* _PROBLEM TO SOLVE_
Each line below should be set down again unchanged.

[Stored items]
*** Block opens ***

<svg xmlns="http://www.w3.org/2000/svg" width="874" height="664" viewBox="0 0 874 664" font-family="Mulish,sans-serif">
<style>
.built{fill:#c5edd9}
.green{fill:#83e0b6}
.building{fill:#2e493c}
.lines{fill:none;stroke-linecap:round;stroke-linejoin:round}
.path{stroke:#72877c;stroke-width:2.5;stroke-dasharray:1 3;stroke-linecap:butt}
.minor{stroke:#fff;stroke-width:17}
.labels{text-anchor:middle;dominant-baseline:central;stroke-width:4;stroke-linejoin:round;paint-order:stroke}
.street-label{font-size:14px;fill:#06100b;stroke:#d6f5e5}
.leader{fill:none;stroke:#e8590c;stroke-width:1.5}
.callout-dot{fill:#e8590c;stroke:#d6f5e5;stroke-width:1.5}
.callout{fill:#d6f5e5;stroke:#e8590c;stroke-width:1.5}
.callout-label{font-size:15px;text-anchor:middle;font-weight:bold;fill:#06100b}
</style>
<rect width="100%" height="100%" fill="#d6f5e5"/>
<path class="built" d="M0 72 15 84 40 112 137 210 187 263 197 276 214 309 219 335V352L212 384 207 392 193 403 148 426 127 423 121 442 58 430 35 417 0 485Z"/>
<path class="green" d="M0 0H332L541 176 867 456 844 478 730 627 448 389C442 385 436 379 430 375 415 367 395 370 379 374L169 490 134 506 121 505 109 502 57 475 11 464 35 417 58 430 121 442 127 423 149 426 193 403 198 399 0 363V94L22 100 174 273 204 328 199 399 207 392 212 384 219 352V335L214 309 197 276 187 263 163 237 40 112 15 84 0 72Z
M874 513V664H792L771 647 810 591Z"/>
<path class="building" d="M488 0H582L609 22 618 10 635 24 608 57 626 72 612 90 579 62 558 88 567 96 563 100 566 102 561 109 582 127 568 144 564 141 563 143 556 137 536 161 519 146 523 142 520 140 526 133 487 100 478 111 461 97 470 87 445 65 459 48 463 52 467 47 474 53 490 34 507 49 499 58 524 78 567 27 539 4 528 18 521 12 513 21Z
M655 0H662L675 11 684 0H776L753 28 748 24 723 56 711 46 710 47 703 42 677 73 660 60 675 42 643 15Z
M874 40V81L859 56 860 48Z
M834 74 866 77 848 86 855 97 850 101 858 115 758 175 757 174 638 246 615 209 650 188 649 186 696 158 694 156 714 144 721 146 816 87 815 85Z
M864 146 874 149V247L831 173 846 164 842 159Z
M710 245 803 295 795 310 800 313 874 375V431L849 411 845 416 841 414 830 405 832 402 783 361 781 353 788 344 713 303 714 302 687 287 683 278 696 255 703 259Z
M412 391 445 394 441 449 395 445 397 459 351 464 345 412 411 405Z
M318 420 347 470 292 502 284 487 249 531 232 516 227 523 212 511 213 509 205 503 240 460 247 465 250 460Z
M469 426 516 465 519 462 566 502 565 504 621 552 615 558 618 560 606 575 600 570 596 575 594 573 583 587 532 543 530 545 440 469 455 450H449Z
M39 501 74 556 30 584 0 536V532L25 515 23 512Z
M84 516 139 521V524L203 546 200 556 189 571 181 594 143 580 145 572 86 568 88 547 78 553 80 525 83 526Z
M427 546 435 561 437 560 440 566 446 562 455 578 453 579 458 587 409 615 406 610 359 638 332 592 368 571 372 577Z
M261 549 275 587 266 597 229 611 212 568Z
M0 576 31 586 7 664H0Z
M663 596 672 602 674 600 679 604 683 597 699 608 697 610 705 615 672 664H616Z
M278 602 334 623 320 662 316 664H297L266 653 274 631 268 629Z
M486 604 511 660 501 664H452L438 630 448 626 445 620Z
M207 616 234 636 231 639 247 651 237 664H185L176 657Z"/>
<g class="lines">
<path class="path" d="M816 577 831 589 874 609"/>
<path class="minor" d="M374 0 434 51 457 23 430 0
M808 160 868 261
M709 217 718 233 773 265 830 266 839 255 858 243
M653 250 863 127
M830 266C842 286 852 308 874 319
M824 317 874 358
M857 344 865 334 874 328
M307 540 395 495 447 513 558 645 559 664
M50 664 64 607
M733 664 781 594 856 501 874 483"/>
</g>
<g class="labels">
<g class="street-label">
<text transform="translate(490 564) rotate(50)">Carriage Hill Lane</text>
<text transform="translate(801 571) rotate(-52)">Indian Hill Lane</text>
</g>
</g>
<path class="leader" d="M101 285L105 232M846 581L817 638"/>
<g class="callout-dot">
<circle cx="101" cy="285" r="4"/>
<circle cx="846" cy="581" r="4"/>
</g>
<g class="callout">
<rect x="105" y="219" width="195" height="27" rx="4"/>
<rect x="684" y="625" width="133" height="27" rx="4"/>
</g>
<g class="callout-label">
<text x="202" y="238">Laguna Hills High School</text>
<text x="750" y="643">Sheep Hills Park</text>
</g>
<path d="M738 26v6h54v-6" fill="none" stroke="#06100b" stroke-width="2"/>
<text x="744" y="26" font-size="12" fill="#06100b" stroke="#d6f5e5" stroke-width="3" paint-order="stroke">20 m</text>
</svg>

*** Block closes ***

* _REPLY TO THE TASK_
<svg xmlns="http://www.w3.org/2000/svg" width="874" height="664" viewBox="0 0 874 664" font-family="Mulish,sans-serif">
<style>
.built{fill:#c5edd9}
.green{fill:#83e0b6}
.building{fill:#2e493c}
.lines{fill:none;stroke-linecap:round;stroke-linejoin:round}
.path{stroke:#72877c;stroke-width:2.5;stroke-dasharray:1 3;stroke-linecap:butt}
.minor{stroke:#fff;stroke-width:17}
.labels{text-anchor:middle;dominant-baseline:central;stroke-width:4;stroke-linejoin:round;paint-order:stroke}
.street-label{font-size:14px;fill:#06100b;stroke:#d6f5e5}
.leader{fill:none;stroke:#e8590c;stroke-width:1.5}
.callout-dot{fill:#e8590c;stroke:#d6f5e5;stroke-width:1.5}
.callout{fill:#d6f5e5;stroke:#e8590c;stroke-width:1.5}
.callout-label{font-size:15px;text-anchor:middle;font-weight:bold;fill:#06100b}
</style>
<rect width="100%" height="100%" fill="#d6f5e5"/>
<path class="built" d="M0 72 15 84 40 112 137 210 187 263 197 276 214 309 219 335V352L212 384 207 392 193 403 148 426 127 423 121 442 58 430 35 417 0 485Z"/>
<path class="green" d="M0 0H332L541 176 867 456 844 478 730 627 448 389C442 385 436 379 430 375 415 367 395 370 379 374L169 490 134 506 121 505 109 502 57 475 11 464 35 417 58 430 121 442 127 423 149 426 193 403 198 399 0 363V94L22 100 174 273 204 328 199 399 207 392 212 384 219 352V335L214 309 197 276 187 263 163 237 40 112 15 84 0 72Z
M874 513V664H792L771 647 810 591Z"/>
<path class="building" d="M488 0H582L609 22 618 10 635 24 608 57 626 72 612 90 579 62 558 88 567 96 563 100 566 102 561 109 582 127 568 144 564 141 563 143 556 137 536 161 519 146 523 142 520 140 526 133 487 100 478 111 461 97 470 87 445 65 459 48 463 52 467 47 474 53 490 34 507 49 499 58 524 78 567 27 539 4 528 18 521 12 513 21Z
M655 0H662L675 11 684 0H776L753 28 748 24 723 56 711 46 710 47 703 42 677 73 660 60 675 42 643 15Z
M874 40V81L859 56 860 48Z
M834 74 866 77 848 86 855 97 850 101 858 115 758 175 757 174 638 246 615 209 650 188 649 186 696 158 694 156 714 144 721 146 816 87 815 85Z
M864 146 874 149V247L831 173 846 164 842 159Z
M710 245 803 295 795 310 800 313 874 375V431L849 411 845 416 841 414 830 405 832 402 783 361 781 353 788 344 713 303 714 302 687 287 683 278 696 255 703 259Z
M412 391 445 394 441 449 395 445 397 459 351 464 345 412 411 405Z
M318 420 347 470 292 502 284 487 249 531 232 516 227 523 212 511 213 509 205 503 240 460 247 465 250 460Z
M469 426 516 465 519 462 566 502 565 504 621 552 615 558 618 560 606 575 600 570 596 575 594 573 583 587 532 543 530 545 440 469 455 450H449Z
M39 501 74 556 30 584 0 536V532L25 515 23 512Z
M84 516 139 521V524L203 546 200 556 189 571 181 594 143 580 145 572 86 568 88 547 78 553 80 525 83 526Z
M427 546 435 561 437 560 440 566 446 562 455 578 453 579 458 587 409 615 406 610 359 638 332 592 368 571 372 577Z
M261 549 275 587 266 597 229 611 212 568Z
M0 576 31 586 7 664H0Z
M663 596 672 602 674 600 679 604 683 597 699 608 697 610 705 615 672 664H616Z
M278 602 334 623 320 662 316 664H297L266 653 274 631 268 629Z
M486 604 511 660 501 664H452L438 630 448 626 445 620Z
M207 616 234 636 231 639 247 651 237 664H185L176 657Z"/>
<g class="lines">
<path class="path" d="M816 577 831 589 874 609"/>
<path class="minor" d="M374 0 434 51 457 23 430 0
M808 160 868 261
M709 217 718 233 773 265 830 266 839 255 858 243
M653 250 863 127
M830 266C842 286 852 308 874 319
M824 317 874 358
M857 344 865 334 874 328
M307 540 395 495 447 513 558 645 559 664
M50 664 64 607
M733 664 781 594 856 501 874 483"/>
</g>
<g class="labels">
<g class="street-label">
<text transform="translate(490 564) rotate(50)">Carriage Hill Lane</text>
<text transform="translate(801 571) rotate(-52)">Indian Hill Lane</text>
</g>
</g>
<path class="leader" d="M101 285L105 232M846 581L817 638"/>
<g class="callout-dot">
<circle cx="101" cy="285" r="4"/>
<circle cx="846" cy="581" r="4"/>
</g>
<g class="callout">
<rect x="105" y="219" width="195" height="27" rx="4"/>
<rect x="684" y="625" width="133" height="27" rx="4"/>
</g>
<g class="callout-label">
<text x="202" y="238">Laguna Hills High School</text>
<text x="750" y="643">Sheep Hills Park</text>
</g>
<path d="M738 26v6h54v-6" fill="none" stroke="#06100b" stroke-width="2"/>
<text x="744" y="26" font-size="12" fill="#06100b" stroke="#d6f5e5" stroke-width="3" paint-order="stroke">20 m</text>
</svg>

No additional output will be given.